Based on the entries below, how many lines contain the word "WordPress"? Respond with only the number.

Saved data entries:
● ● ●

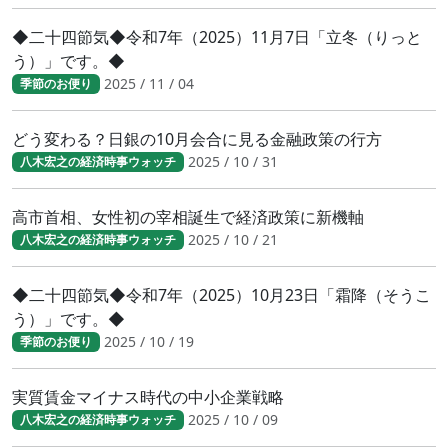
◆二十四節気◆令和7年（2025）11月7日「立冬（りっと
う）」です。◆
2025 / 11 / 04
季節のお便り
どう変わる？日銀の10月会合に見る金融政策の行方
2025 / 10 / 31
八木宏之の経済時事ウォッチ
高市首相、女性初の宰相誕生で経済政策に新機軸
2025 / 10 / 21
八木宏之の経済時事ウォッチ
◆二十四節気◆令和7年（2025）10月23日「霜降（そうこ
う）」です。◆
2025 / 10 / 19
季節のお便り
実質賃金マイナス時代の中小企業戦略
2025 / 10 / 09
八木宏之の経済時事ウォッチ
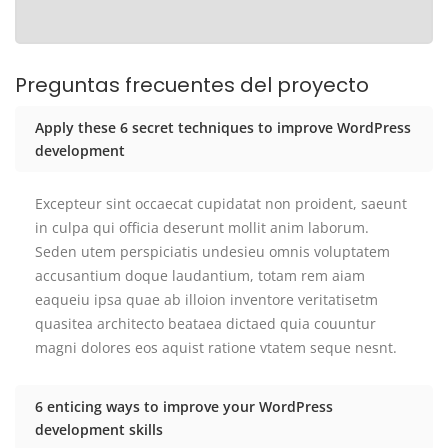
Preguntas frecuentes del proyecto
Apply these 6 secret techniques to improve WordPress
development
Excepteur sint occaecat cupidatat non proident, saeunt
in culpa qui officia deserunt mollit anim laborum.
Seden utem perspiciatis undesieu omnis voluptatem
accusantium doque laudantium, totam rem aiam
eaqueiu ipsa quae ab illoion inventore veritatisetm
quasitea architecto beataea dictaed quia couuntur
magni dolores eos aquist ratione vtatem seque nesnt.
6 enticing ways to improve your WordPress
development skills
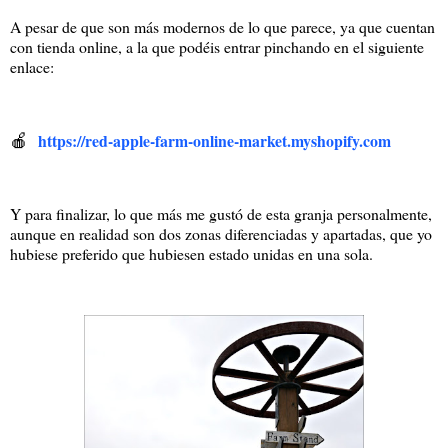
A pesar de que son más modernos de lo que parece, ya que cuentan
con tienda online, a la que podéis entrar pinchando en el siguiente
enlace:
🍎
https://red-apple-farm-online-market.myshopify.com
Y para finalizar, lo que más me gustó de esta granja personalmente,
aunque en realidad son dos zonas diferenciadas y apartadas, que yo
hubiese preferido que hubiesen estado unidas en una sola.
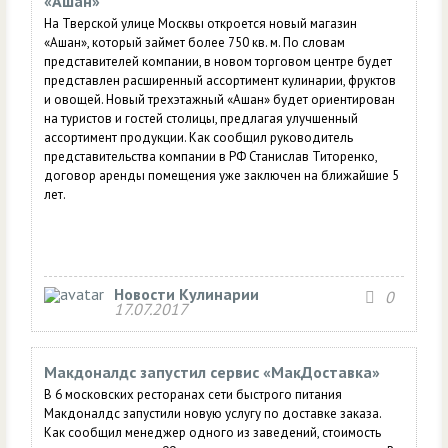
«Ашан»
На Тверской улице Москвы откроется новый магазин
«Ашан», который займет более 750 кв. м. По словам
представителей компании, в новом торговом центре будет
представлен расширенный ассортимент кулинарии, фруктов
и овощей. Новый трехэтажный «Ашан» будет ориентирован
на туристов и гостей столицы, предлагая улучшенный
ассортимент продукции. Как сообщил руководитель
представительства компании в РФ Станислав Титоренко,
договор аренды помещения уже заключен на ближайшие 5
лет.
Новости Кулинарии
0
17.07.2017
Макдоналдс запустил сервис «МакДоставка»
В 6 московских ресторанах сети быстрого питания
Макдоналдс запустили новую услугу по доставке заказа.
Как сообщил менеджер одного из заведений, стоимость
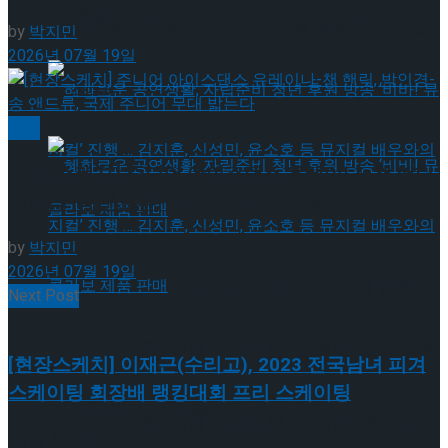
약 체결
국립극장 – 관광공사, 공연 관광 활성화 업무협
by
박지민
2026년 07월 19일
약 체결
빙상
[현장스케치] 주니어 아이스댄스 유레이나-챈 핸릭,
박인경-송 앤드류, 국제 주니어 무대 밟는다
by
박지민
2026년 07월 19일
혜화로운 공연생활, 자립준비 청년 후원 방송
Next Post
‘비바! 뮤지컬’ 진행 … 김지훈, 신성민, 윤소호 등
혜화로운 공연생활, 자립준비 청년 후원 방송
[현장스케치] 이재근(수리고), 2023 전국남녀 피겨
스케이팅 회장배 랭킹대회 프리 스케이팅
뮤지컬 배우와의 콜라보 제품 판매
‘비바! 뮤지컬’ 진행 … 김지훈, 신성민, 윤소호 등
답글 남기기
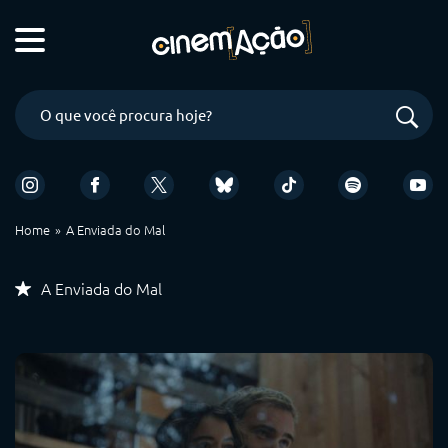
Home
A Enviada do Mal
A Enviada do Mal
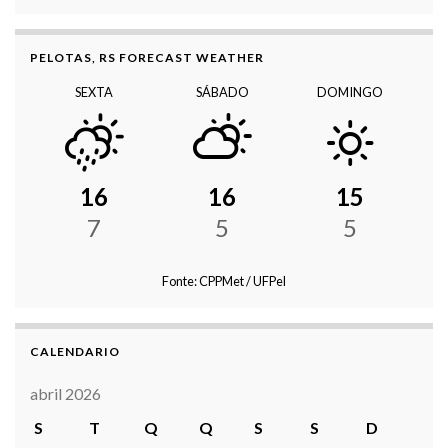
PELOTAS, RS FORECAST WEATHER
SEXTA
SÁBADO
DOMINGO
16
16
15
7
5
5
Fonte: CPPMet / UFPel
CALENDARIO
abril 2026
S
T
Q
Q
S
S
D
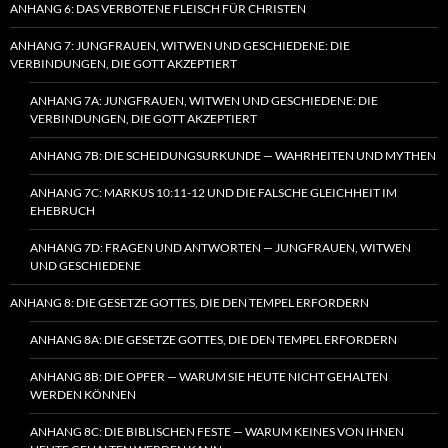
ANHANG 6: DAS VERBOTENE FLEISCH FÜR CHRISTEN
ANHANG 7: JUNGFRAUEN, WITWEN UND GESCHIEDENE: DIE
VERBINDUNGEN, DIE GOTT AKZEPTIERT
ANHANG 7A: JUNGFRAUEN, WITWEN UND GESCHIEDENE: DIE
VERBINDUNGEN, DIE GOTT AKZEPTIERT
ANHANG 7B: DIE SCHEIDUNGSURKUNDE — WAHRHEITEN UND MYTHEN
ANHANG 7C: MARKUS 10:11-12 UND DIE FALSCHE GLEICHHEIT IM
EHEBRUCH
ANHANG 7D: FRAGEN UND ANTWORTEN — JUNGFRAUEN, WITWEN
UND GESCHIEDENE
ANHANG 8: DIE GESETZE GOTTES, DIE DEN TEMPEL ERFORDERN
ANHANG 8A: DIE GESETZE GOTTES, DIE DEN TEMPEL ERFORDERN
ANHANG 8B: DIE OPFER — WARUM SIE HEUTE NICHT GEHALTEN
WERDEN KÖNNEN
ANHANG 8C: DIE BIBLISCHEN FESTE — WARUM KEINES VON IHNEN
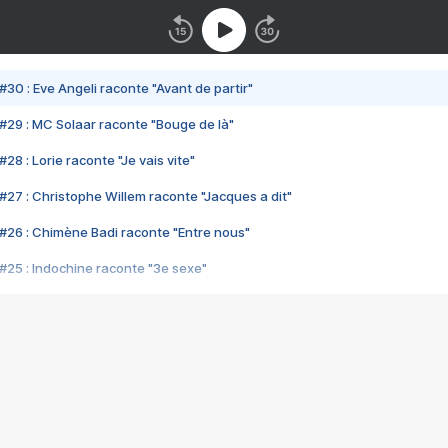
#30 : Eve Angeli raconte "Avant de partir"
#29 : MC Solaar raconte "Bouge de là"
28 : Lorie raconte "Je vais vite"
#27 : Christophe Willem raconte "Jacques a dit"
#26 : Chimène Badi raconte "Entre nous"
#25 : Indochine raconte "3e sexe"
#24 : Zaho raconte "C'est chelou"
#23 : Patrick Bruel raconte "Au café des délices"
#22 : Kyo raconte "Le chemin"
#21 : Nolwenn Leroy raconte "Cassé"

● ● ●

**ANSWER TO THE PROBLEM**: 2